*** Opening Dataset ***

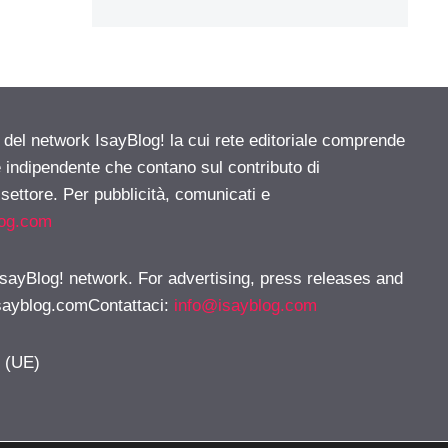
e del network IsayBlog! la cui rete editoriale comprende
e indipendente che contano sul contributo di
 settore. Per pubblicità, comunicati e
log.com
 IsayBlog! network. For advertising, press releases and
sayblog.comContattaci
:
info@isayblog.com
y (UE)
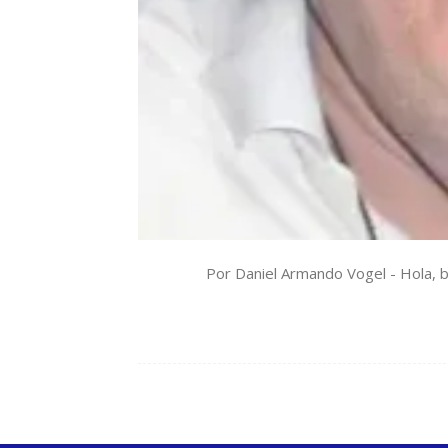
Por Daniel Armando Vogel - Hola, b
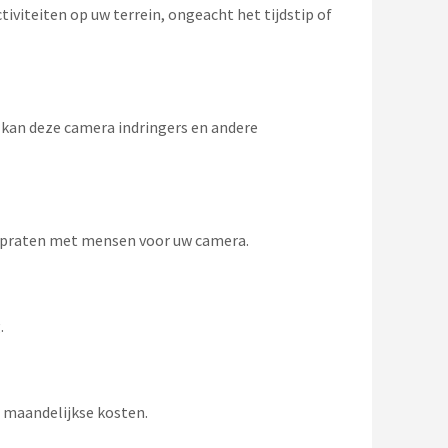
iviteiten op uw terrein, ongeacht het tijdstip of
 kan deze camera indringers en andere
n praten met mensen voor uw camera.
.
n maandelijkse kosten.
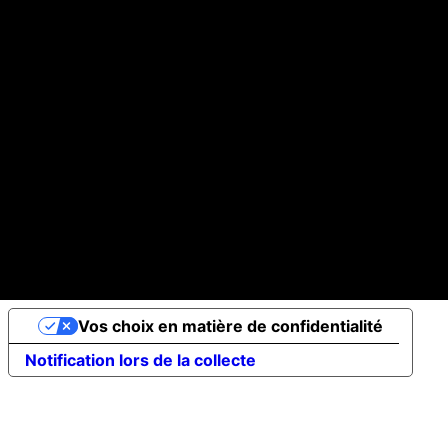
Vos choix en matière de confidentialité
Notification lors de la collecte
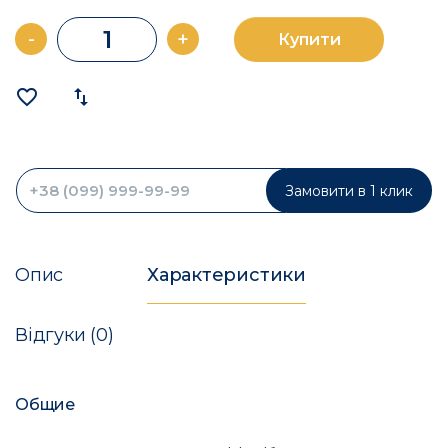
-
+
Купити
favorite_border
import_export
Замовити в 1 клик
Опис
Характеристики
Відгуки (0)
Общие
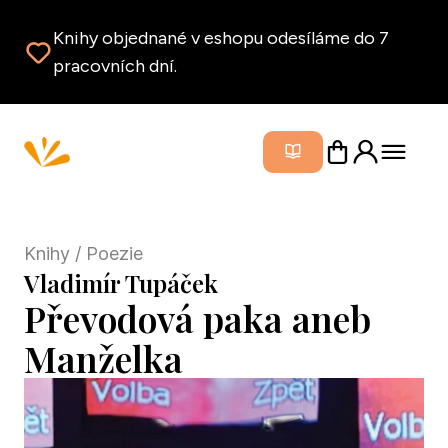
Knihy objednané v eshopu odesíláme do 7
pracovních dní.
Zavřít m
Knihy
/ Poezie
Vladimír Tupáček
Převodová paka aneb
Manželka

*** Closing Dataset ***

• _Job_: Output every line of text from the material above as a Markdown table with the columns Row and Text line, numbering the rows in order. Skip blank lines, and leave the picture markers out of the table.

• _Exercise result_:
| Row | Text line |
|---|---|
| 1 | e del network IsayBlog! la cui rete editoriale comprende |
| 2 | e indipendente che contano sul contributo di |
| 3 |  settore. Per pubblicità, comunicati e |
| 4 | log.com |
| 5 |  IsayBlog! network. For advertising, press releases and |
| 6 | sayblog.comContattaci |
| 7 | : |
| 8 | info@isayblog.com |
| 9 | y (UE) |
| 10 | Por Daniel Armando Vogel - Hola, b |
| 11 | iviteiten op uw terrein, ongeacht het tijdstip of |
| 12 |  kan deze camera indringers en andere |
| 13 | n praten met mensen voor uw camera. |
| 14 | . |
| 15 | n maandelijkse kosten. |
| 16 | Vos choix en matière de confidentialité |
| 17 | Notification lors de la collecte |
| 18 | - |
| 19 | + |
| 20 | Купити |
| 21 | favorite_border |
| 22 | import_export |
| 23 | Замовити в 1 клик |
| 24 | Опис |
| 25 | Характеристики |
| 26 | Відгуки (0) |
| 27 | Общие |
| 28 | Knihy objednané v eshopu odesíláme do 7 |
| 29 | pracovních dní. |
| 30 | Zavřít m |
| 31 | Knihy |
| 32 | / Poezie |
| 33 | Vladimír Tupáček |
| 34 | Převodová paka aneb |
| 35 | Manželka |